What you will do:
Rename every "chart" to "graph" throughout the records below and change nothing else. Leave the pictures out of the answer.

Chart interpretation exercises:
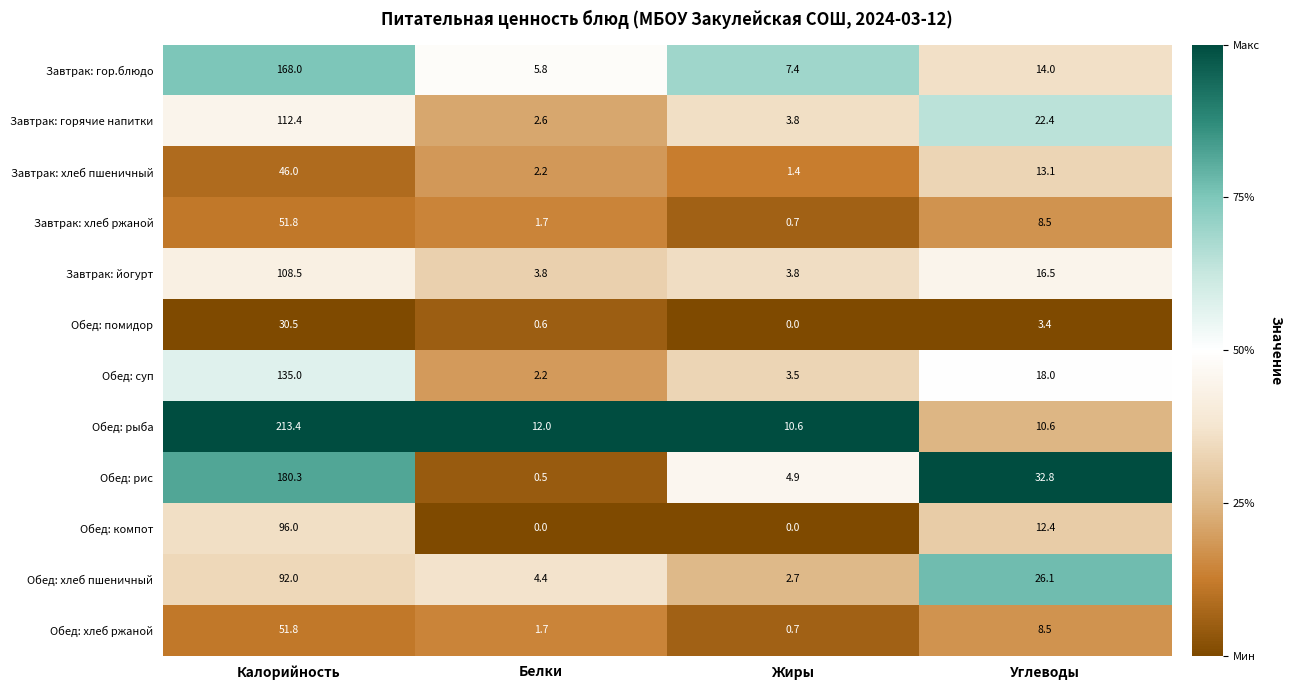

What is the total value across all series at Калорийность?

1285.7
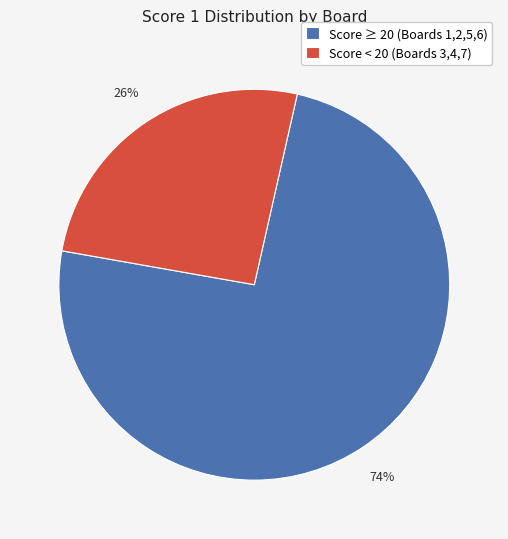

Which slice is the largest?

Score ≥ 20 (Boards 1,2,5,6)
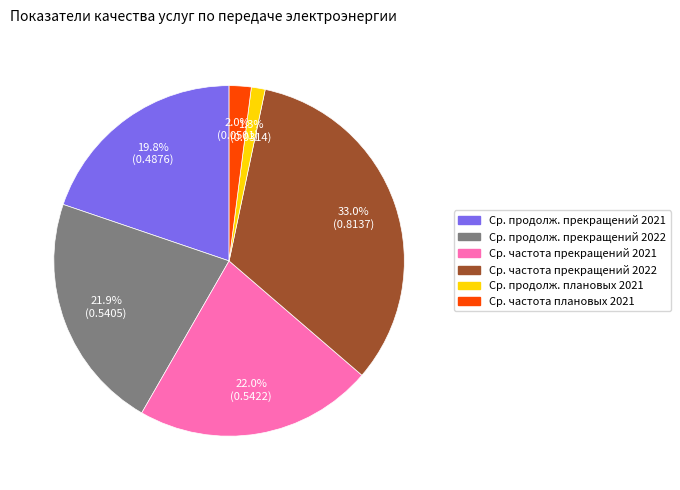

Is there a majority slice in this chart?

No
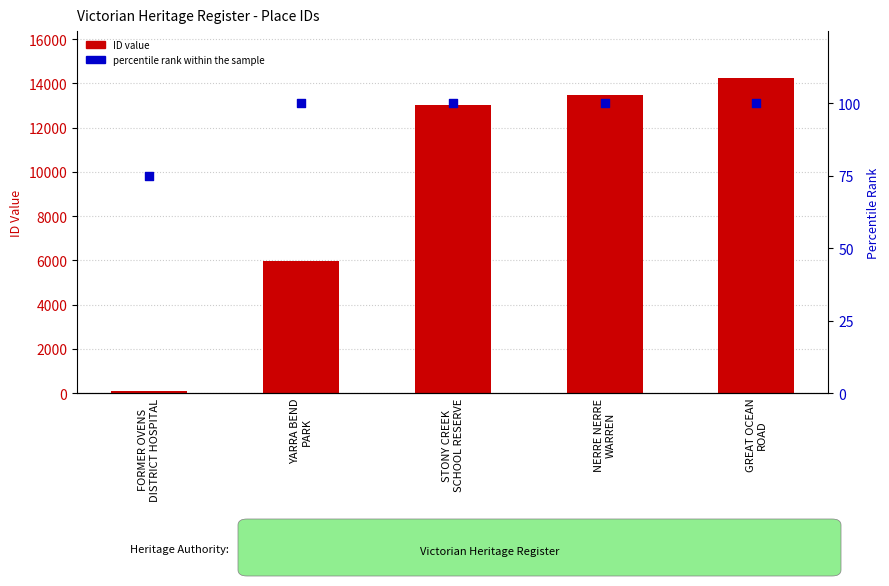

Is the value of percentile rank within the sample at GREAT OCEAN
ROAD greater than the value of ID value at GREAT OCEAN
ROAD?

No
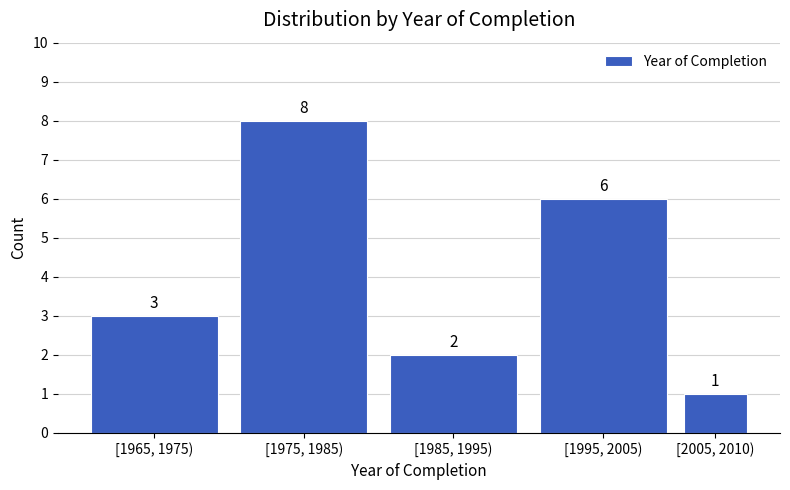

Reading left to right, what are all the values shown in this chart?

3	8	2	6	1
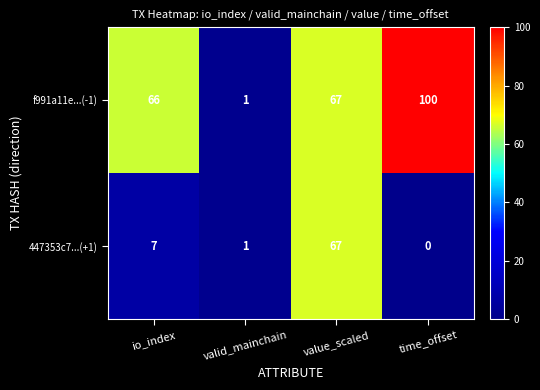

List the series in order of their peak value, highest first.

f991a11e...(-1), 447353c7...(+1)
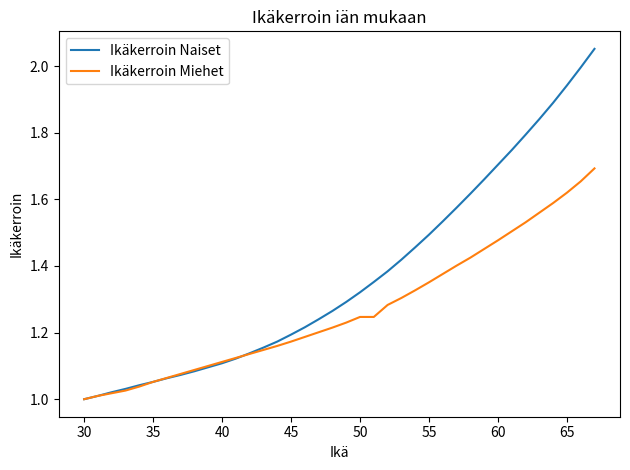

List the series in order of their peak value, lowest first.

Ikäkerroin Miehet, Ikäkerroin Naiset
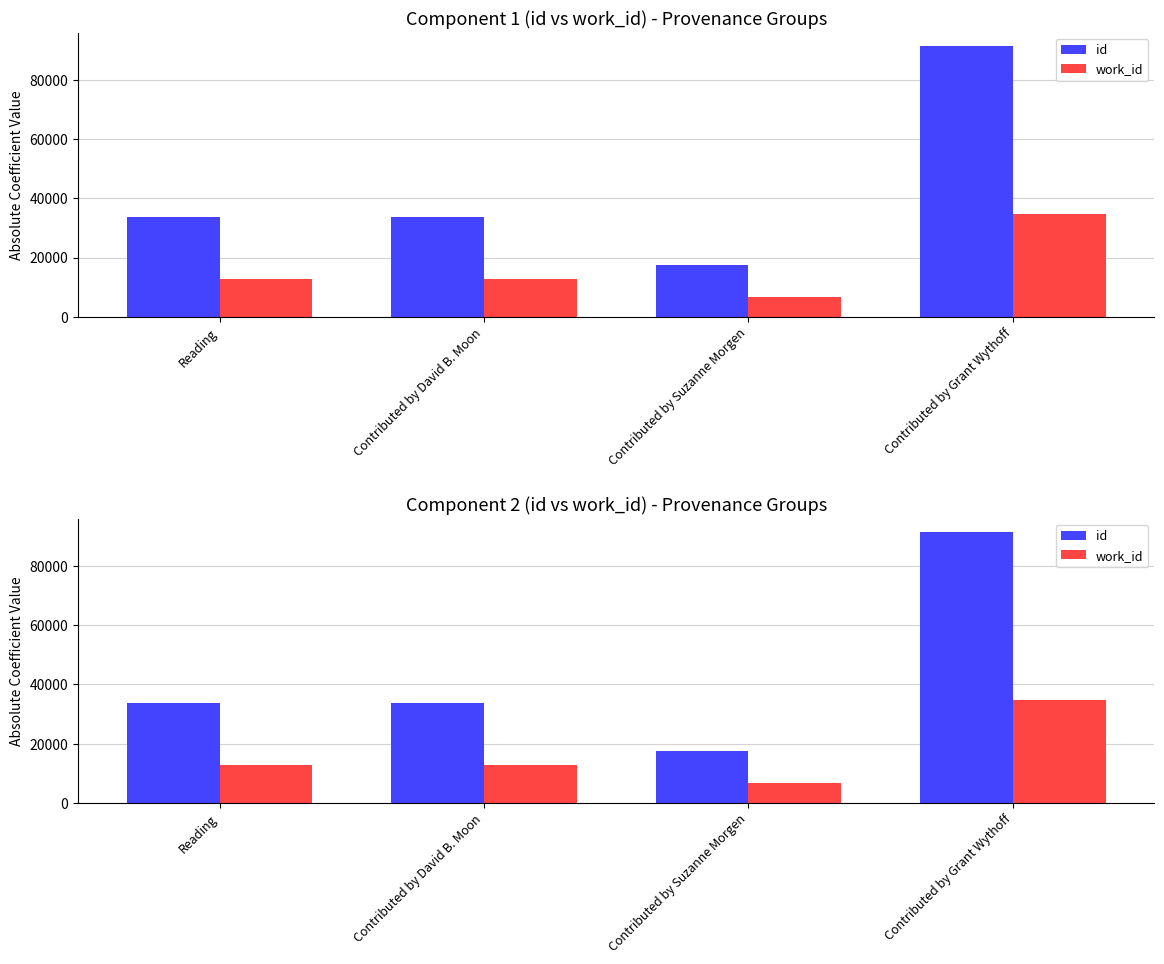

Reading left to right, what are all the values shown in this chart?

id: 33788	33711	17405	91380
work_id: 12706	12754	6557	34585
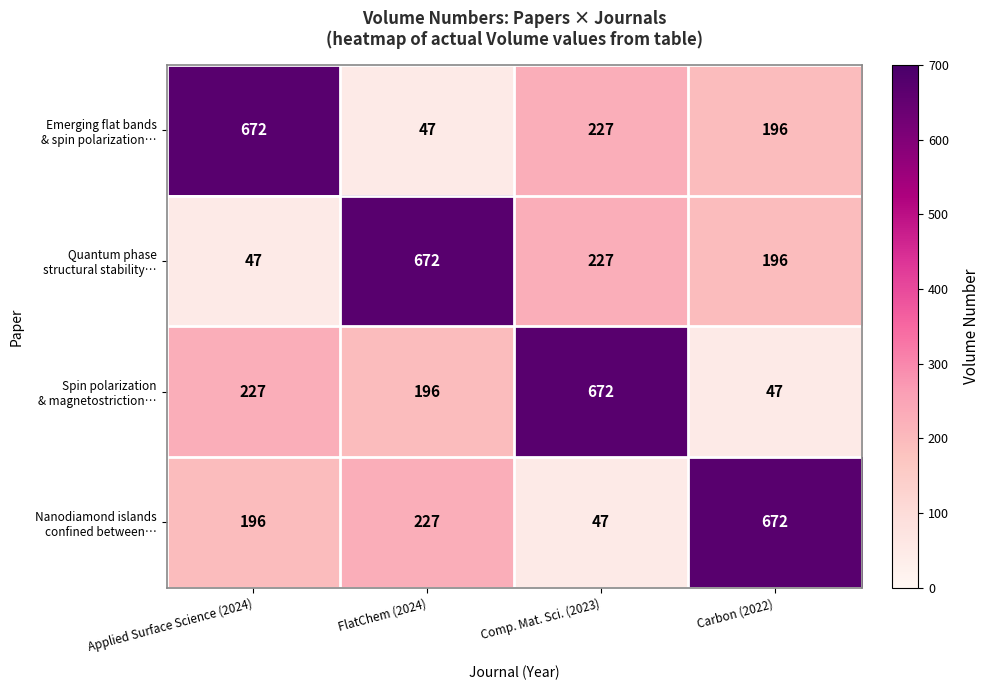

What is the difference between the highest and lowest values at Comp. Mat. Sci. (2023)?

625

Response to the task:
What is the total value across all series at Калорийность?

1285.7

Which slice is the largest?

Score ≥ 20 (Boards 1,2,5,6)

Is there a majority slice in this graph?

No

Is the value of percentile rank within the sample at GREAT OCEAN
ROAD greater than the value of ID value at GREAT OCEAN
ROAD?

No

Reading left to right, what are all the values shown in this graph?

3	8	2	6	1

List the series in order of their peak value, highest first.

f991a11e...(-1), 447353c7...(+1)

List the series in order of their peak value, lowest first.

Ikäkerroin Miehet, Ikäkerroin Naiset

Reading left to right, what are all the values shown in this graph?

id: 33788	33711	17405	91380
work_id: 12706	12754	6557	34585

What is the difference between the highest and lowest values at Comp. Mat. Sci. (2023)?

625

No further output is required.